Thursday, July 07, 2005

At the edge of light

I think it was probably as I was looking towards the midnight sun from the skihill that I was for certain noticing it - how it really wasn't light, at all. The wind was driving tru the skilift behind me, the cable whipping it's bearings like an ancient bell in Tibet or something and all around me people were talking, some youngsters driving their stripped volvos up and down the face of the hill, almost but not quite overturning, churning up the sad turf in wide bands, spraying us with dried dirt and the wind catching short phrases scentences fragmented into utter chaos.

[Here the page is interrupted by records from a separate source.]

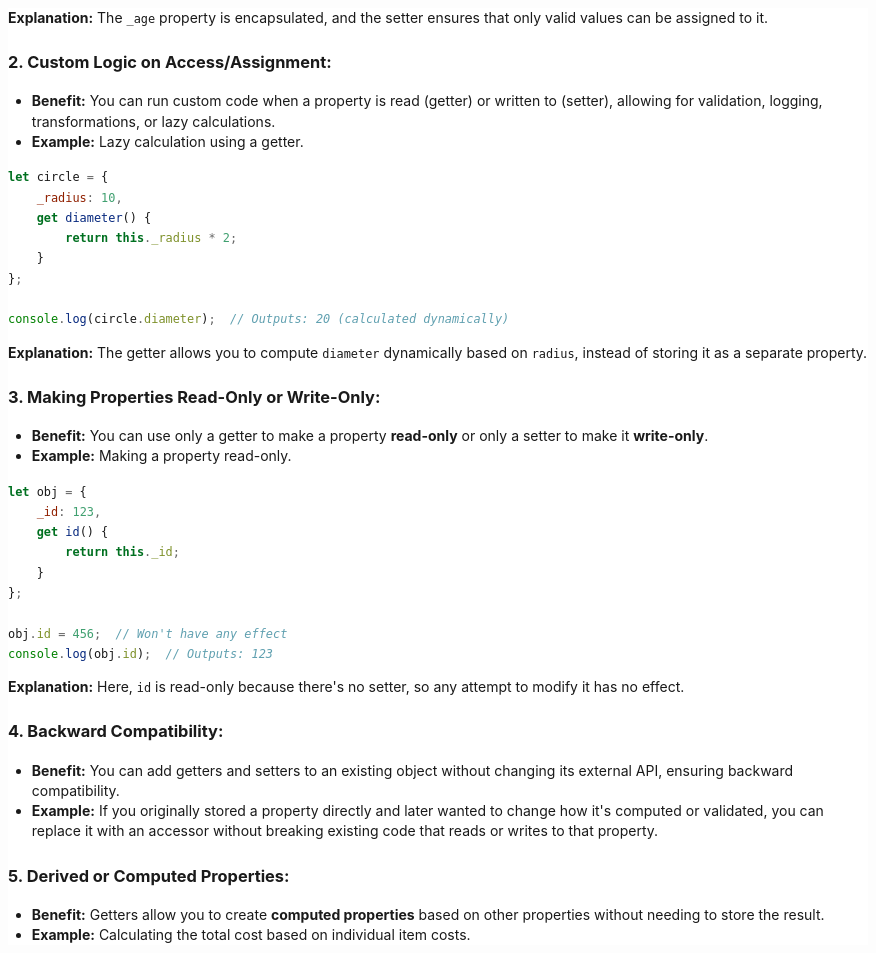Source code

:    **Explanation:** The `_age` property is encapsulated, and the setter ensures that only valid values can be assigned to it.

### 2. **Custom Logic on Access/Assignment:**
   - **Benefit:** You can run custom code when a property is read (getter) or written to (setter), allowing for validation, logging, transformations, or lazy calculations.
   - **Example:** Lazy calculation using a getter.

   ```javascript
   let circle = {
       _radius: 10,
       get diameter() {
           return this._radius * 2;
       }
   };

   console.log(circle.diameter);  // Outputs: 20 (calculated dynamically)
   ```

   **Explanation:** The getter allows you to compute `diameter` dynamically based on `radius`, instead of storing it as a separate property.

### 3. **Making Properties Read-Only or Write-Only:**
   - **Benefit:** You can use only a getter to make a property **read-only** or only a setter to make it **write-only**.
   - **Example:** Making a property read-only.

   ```javascript
   let obj = {
       _id: 123,
       get id() {
           return this._id;
       }
   };

   obj.id = 456;  // Won't have any effect
   console.log(obj.id);  // Outputs: 123
   ```

   **Explanation:** Here, `id` is read-only because there's no setter, so any attempt to modify it has no effect.

### 4. **Backward Compatibility:**
   - **Benefit:** You can add getters and setters to an existing object without changing its external API, ensuring backward compatibility.
   - **Example:** If you originally stored a property directly and later wanted to change how it's computed or validated, you can replace it with an accessor without breaking existing code that reads or writes to that property.

### 5. **Derived or Computed Properties:**
   - **Benefit:** Getters allow you to create **computed properties** based on other properties without needing to store the result.
   - **Example:** Calculating the total cost based on individual item costs.
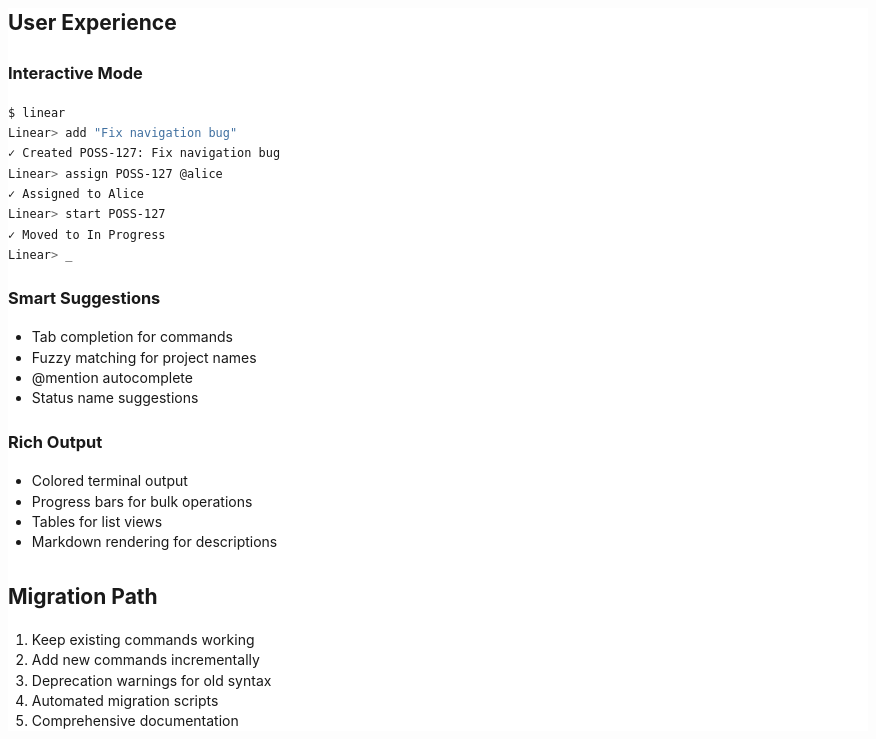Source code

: ## User Experience

### Interactive Mode
```bash
$ linear
Linear> add "Fix navigation bug"
✓ Created POSS-127: Fix navigation bug
Linear> assign POSS-127 @alice
✓ Assigned to Alice
Linear> start POSS-127
✓ Moved to In Progress
Linear> _
```

### Smart Suggestions
- Tab completion for commands
- Fuzzy matching for project names
- @mention autocomplete
- Status name suggestions

### Rich Output
- Colored terminal output
- Progress bars for bulk operations
- Tables for list views
- Markdown rendering for descriptions

## Migration Path

1. Keep existing commands working
2. Add new commands incrementally
3. Deprecation warnings for old syntax
4. Automated migration scripts
5. Comprehensive documentation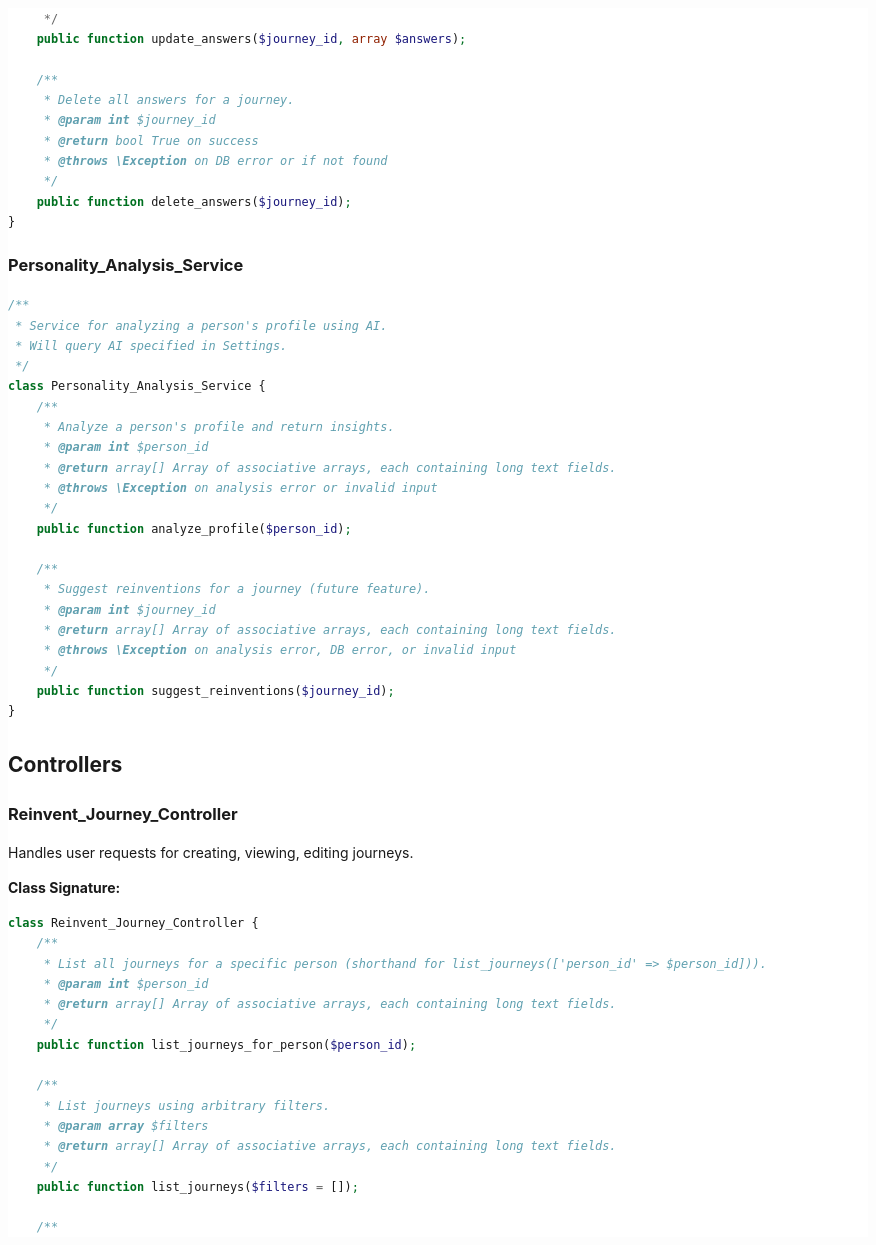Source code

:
 ```php
     */
    public function update_answers($journey_id, array $answers);

    /**
     * Delete all answers for a journey.
     * @param int $journey_id
     * @return bool True on success
     * @throws \Exception on DB error or if not found
     */
    public function delete_answers($journey_id);
}
```

### Personality_Analysis_Service

```php
/**
 * Service for analyzing a person's profile using AI.
 * Will query AI specified in Settings.
 */
class Personality_Analysis_Service {
    /**
     * Analyze a person's profile and return insights.
     * @param int $person_id
     * @return array[] Array of associative arrays, each containing long text fields.
     * @throws \Exception on analysis error or invalid input
     */
    public function analyze_profile($person_id);

    /**
     * Suggest reinventions for a journey (future feature).
     * @param int $journey_id
     * @return array[] Array of associative arrays, each containing long text fields.
     * @throws \Exception on analysis error, DB error, or invalid input
     */
    public function suggest_reinventions($journey_id);
}
```

## Controllers

### Reinvent_Journey_Controller
Handles user requests for creating, viewing, editing journeys.

**Class Signature:**
```php
class Reinvent_Journey_Controller {
    /**
     * List all journeys for a specific person (shorthand for list_journeys(['person_id' => $person_id])).
     * @param int $person_id
     * @return array[] Array of associative arrays, each containing long text fields.
     */
    public function list_journeys_for_person($person_id);

    /**
     * List journeys using arbitrary filters.
     * @param array $filters
     * @return array[] Array of associative arrays, each containing long text fields.
     */
    public function list_journeys($filters = []);

    /**
```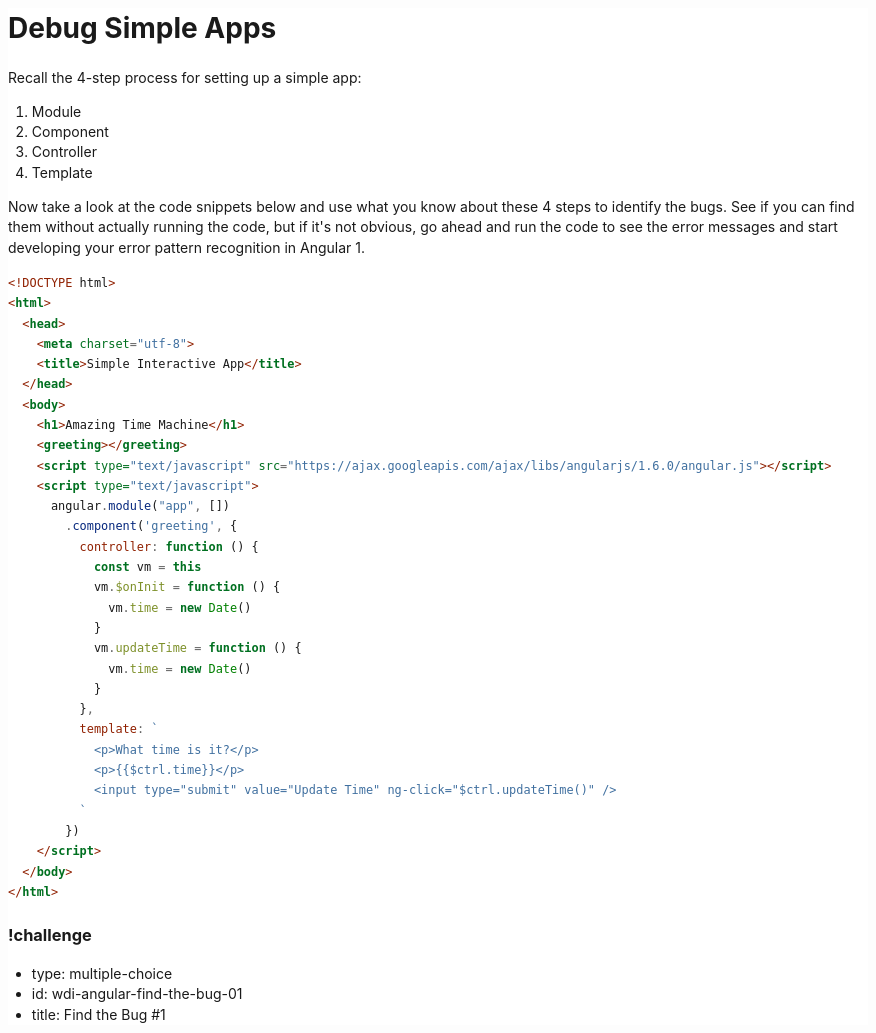 # Debug Simple Apps

Recall the 4-step process for setting up a simple app:

1. Module
1. Component
1. Controller
1. Template

Now take a look at the code snippets below and use what you know about these 4 steps to identify the bugs.  See if you can find them without actually running the code, but if it's not obvious, go ahead and run the code to see the error messages and start developing your error pattern recognition in Angular 1.

```html
<!DOCTYPE html>
<html>
  <head>
    <meta charset="utf-8">
    <title>Simple Interactive App</title>
  </head>
  <body>
    <h1>Amazing Time Machine</h1>
    <greeting></greeting>
    <script type="text/javascript" src="https://ajax.googleapis.com/ajax/libs/angularjs/1.6.0/angular.js"></script>
    <script type="text/javascript">
      angular.module("app", [])
        .component('greeting', {
          controller: function () {
            const vm = this
            vm.$onInit = function () {
              vm.time = new Date()
            }
            vm.updateTime = function () {
              vm.time = new Date()
            }
          },
          template: `
            <p>What time is it?</p>
            <p>{{$ctrl.time}}</p>
            <input type="submit" value="Update Time" ng-click="$ctrl.updateTime()" />
          `
        })
    </script>
  </body>
</html>
```

### !challenge

* type: multiple-choice
* id: wdi-angular-find-the-bug-01
* title: Find the Bug #1
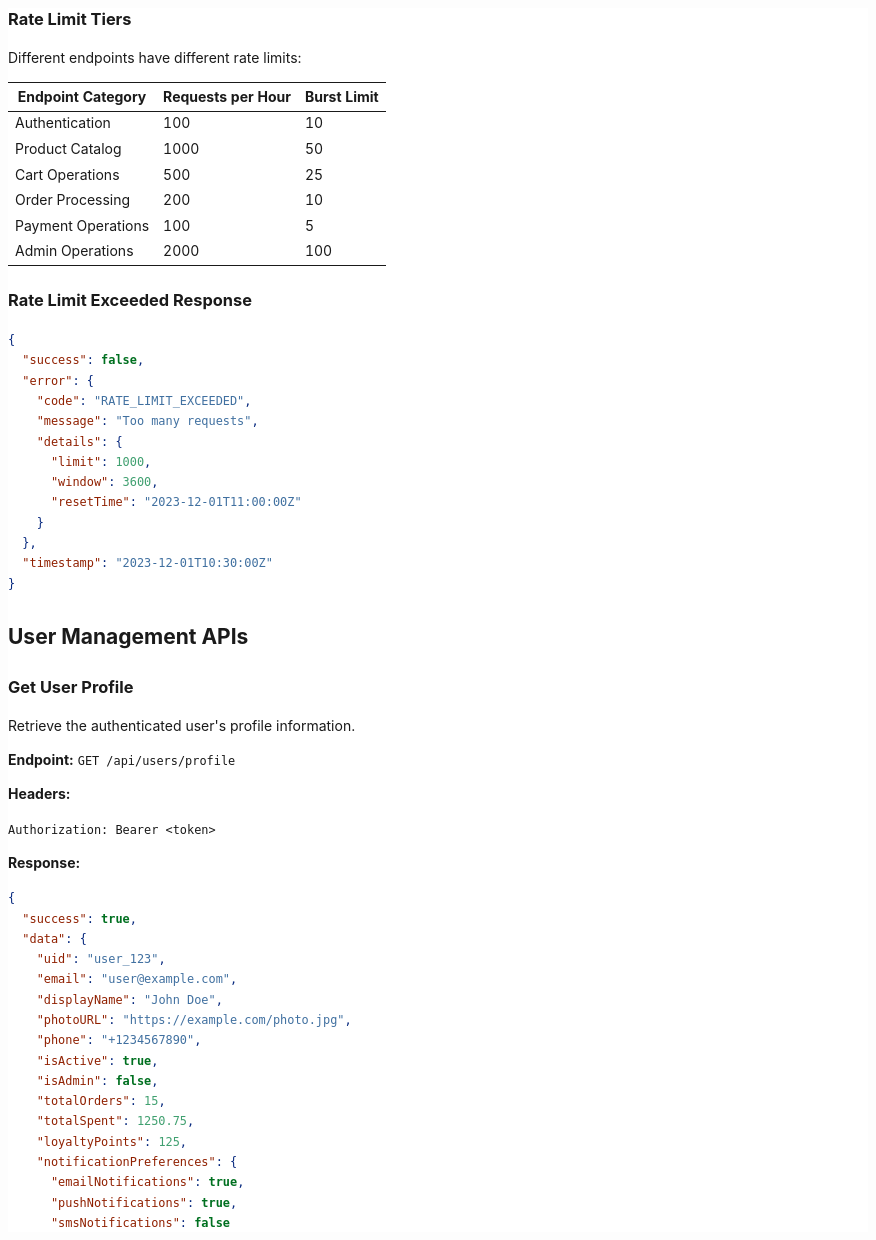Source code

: ### Rate Limit Tiers
Different endpoints have different rate limits:

| Endpoint Category | Requests per Hour | Burst Limit |
|------------------|-------------------|-------------|
| Authentication | 100 | 10 |
| Product Catalog | 1000 | 50 |
| Cart Operations | 500 | 25 |
| Order Processing | 200 | 10 |
| Payment Operations | 100 | 5 |
| Admin Operations | 2000 | 100 |

### Rate Limit Exceeded Response
```json
{
  "success": false,
  "error": {
    "code": "RATE_LIMIT_EXCEEDED",
    "message": "Too many requests",
    "details": {
      "limit": 1000,
      "window": 3600,
      "resetTime": "2023-12-01T11:00:00Z"
    }
  },
  "timestamp": "2023-12-01T10:30:00Z"
}
```

## User Management APIs

### Get User Profile
Retrieve the authenticated user's profile information.

**Endpoint:** `GET /api/users/profile`

**Headers:**
```http
Authorization: Bearer <token>
```

**Response:**
```json
{
  "success": true,
  "data": {
    "uid": "user_123",
    "email": "user@example.com",
    "displayName": "John Doe",
    "photoURL": "https://example.com/photo.jpg",
    "phone": "+1234567890",
    "isActive": true,
    "isAdmin": false,
    "totalOrders": 15,
    "totalSpent": 1250.75,
    "loyaltyPoints": 125,
    "notificationPreferences": {
      "emailNotifications": true,
      "pushNotifications": true,
      "smsNotifications": false
```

It wasn't really light at all, the little sun all the way over to one side, the landscape bathed in different shades of blue and the mountainrange and nearby lakes still shrouded in ice and snow. I could literally feel the coldness in the landscape, see packs of wolves driving tru the windblown snow in the intense dark blue winternight, the reindeer standing nervously to the side, the dogs anxious, airing their close relatives. And I was wondering about these newcomers, standing there with me, people not living outside, whose idea of an outdoor meal would be a nicely decked table in a quiet garden, not dried meat and seething hot tea while laying on my back in a snowdrift to get out of the wind. These thoughts struck me and suddenly set me apart, my eyes narrowing. They were tourists from easier parts of the world, and although I pretended to be like them, my zipped anorak told a different story, my genes were hard at work, keeping me out of the wind.